This is getting really fucking irritating. Every 3rd comment on every HN post is "This is LLM", which has become a proxy for "I dont like it so it must be llm"

krona•44m ago
Go's Webassembly story is a joke at the moment, so no.
tnelsond4•25m ago
Yeah, C is king right now.
sudb•44m ago
Maybe some common complaints about Go are finally less of a problem in the current coding agent era - e.g. ecosystem weakness complaints and verbose error handling.

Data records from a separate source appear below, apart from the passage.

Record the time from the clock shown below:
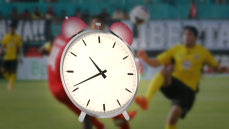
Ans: 10:41
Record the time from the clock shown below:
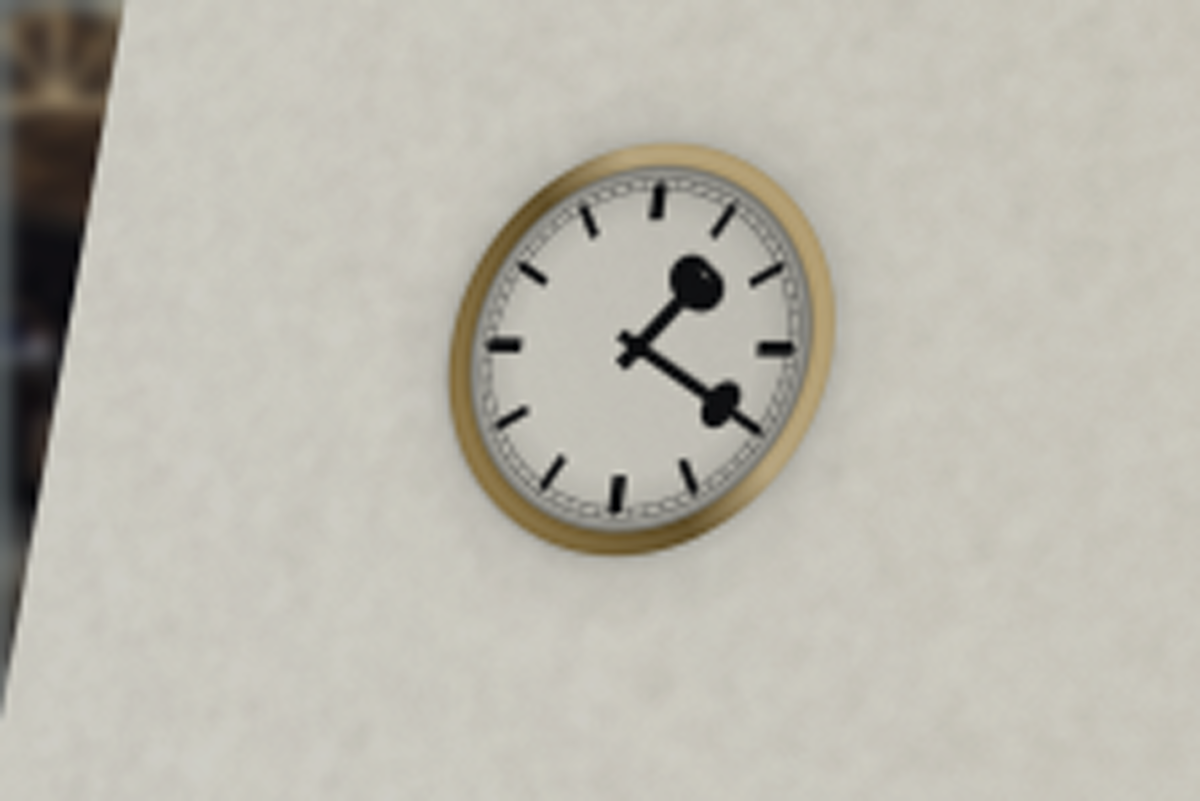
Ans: 1:20
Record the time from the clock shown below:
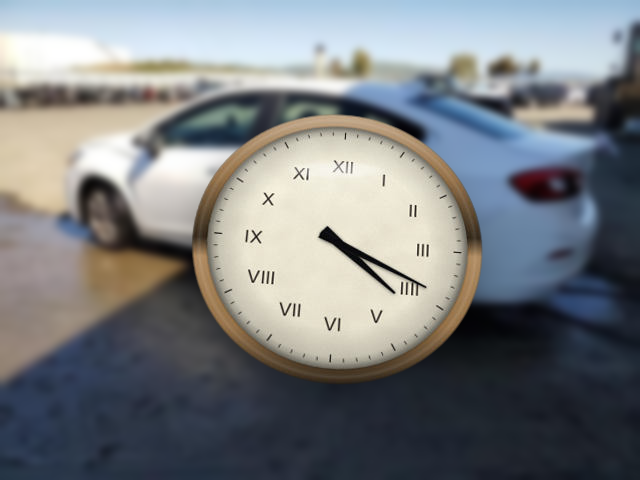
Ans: 4:19
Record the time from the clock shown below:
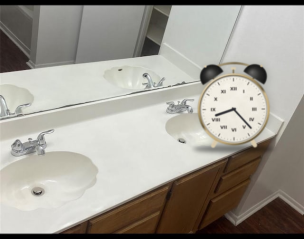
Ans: 8:23
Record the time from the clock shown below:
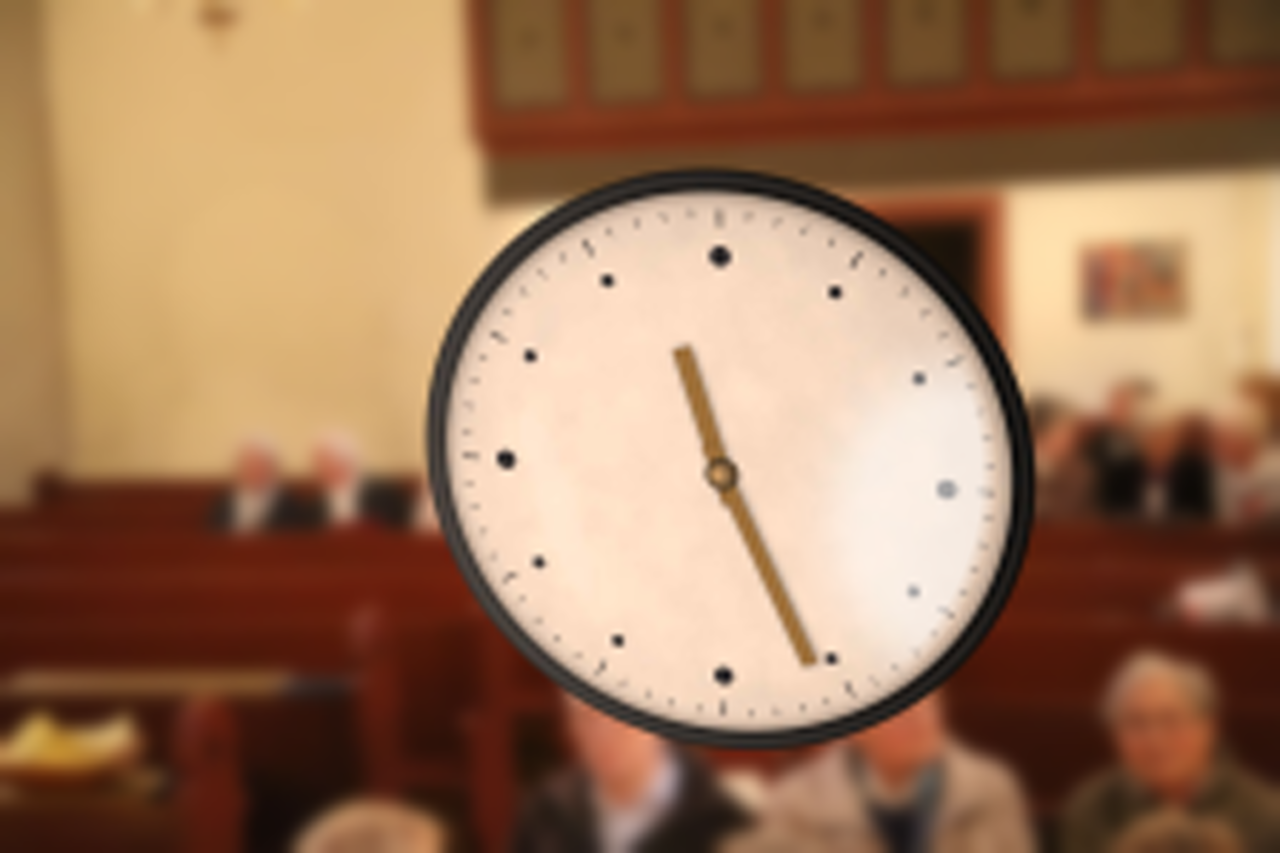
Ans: 11:26
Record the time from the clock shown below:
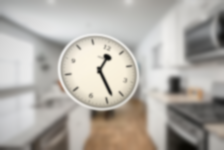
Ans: 12:23
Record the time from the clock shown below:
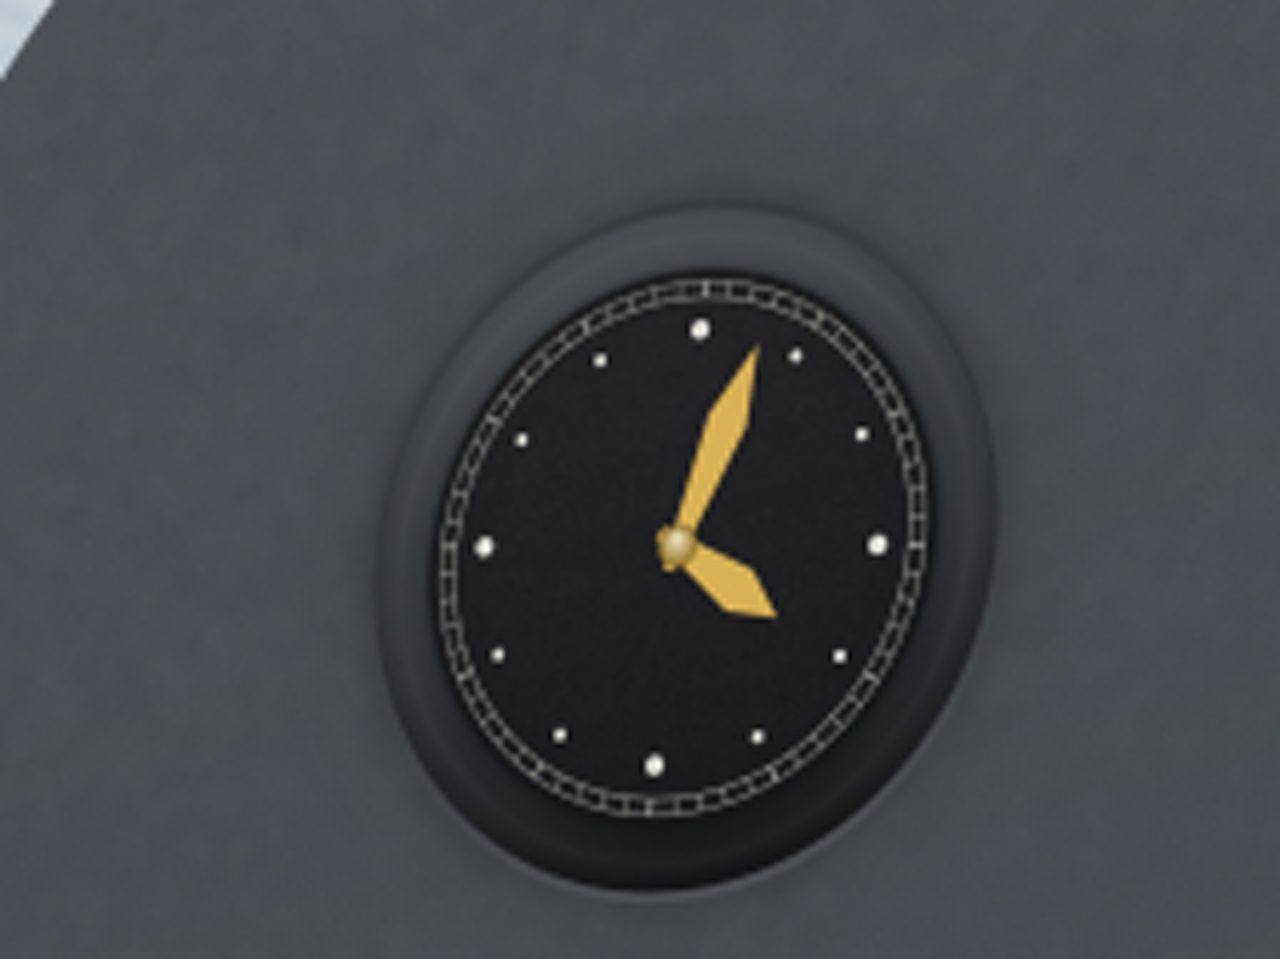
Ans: 4:03
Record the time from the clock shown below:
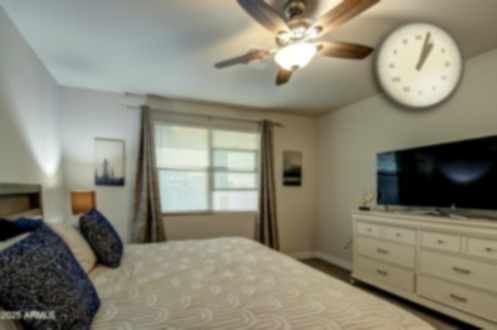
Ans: 1:03
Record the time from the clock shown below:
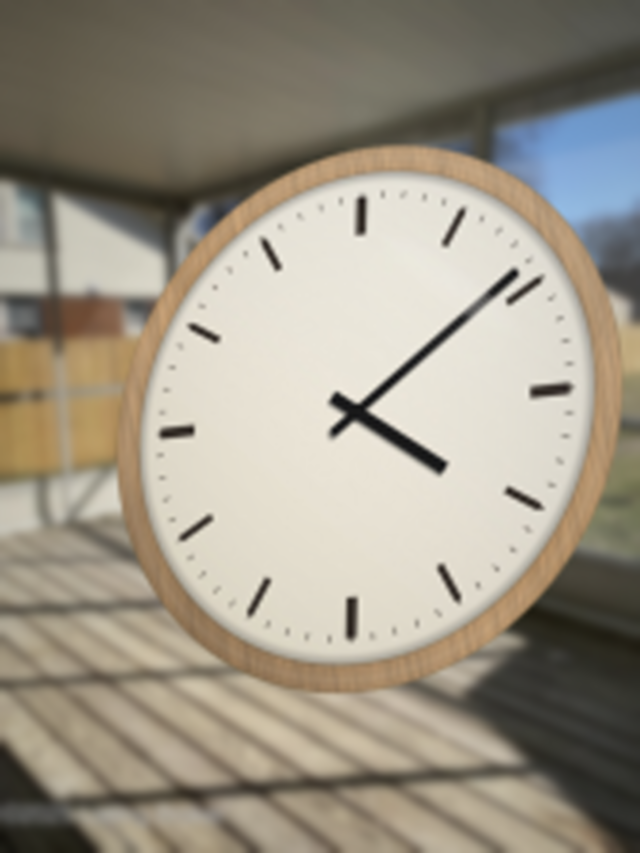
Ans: 4:09
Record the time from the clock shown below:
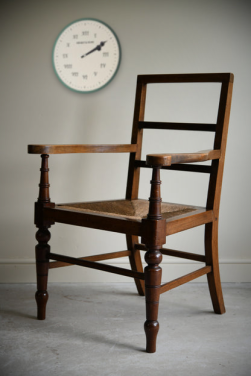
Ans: 2:10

Though TypeScript's type system is maybe still more powerful - and therefore might have the edge for agents writing code? (Not to mention there's probably more TypeScript in the training data for LLMs, though perhaps there's _better quality_ Go - I'm not a Go dev though so I couldn't comment further on this.)

maxalbarello•43m ago
no!
runarberg•43m ago
I know this is nitpicky, but whenever I see Go code I see those capitalized function or variable names and know: “aha, these were imported from another file; or will be exported later” and I think to my self: “why? oh why is that relevant information for my at this point in the code?” and I just think about what kind of a weird ill thought out design decision that was, just to save authors from writing an “export” keyword, and further judge the rest of the language predicting it must have more weird design decisions in it.
thomascgalvin•43m ago
I like go, but a lot of little things stop me from loving it.

Like, enums. I get a lot out of the box when I use an enum in Java or Kotlin. Converting to/from a String is trivial. Type safety ... exists.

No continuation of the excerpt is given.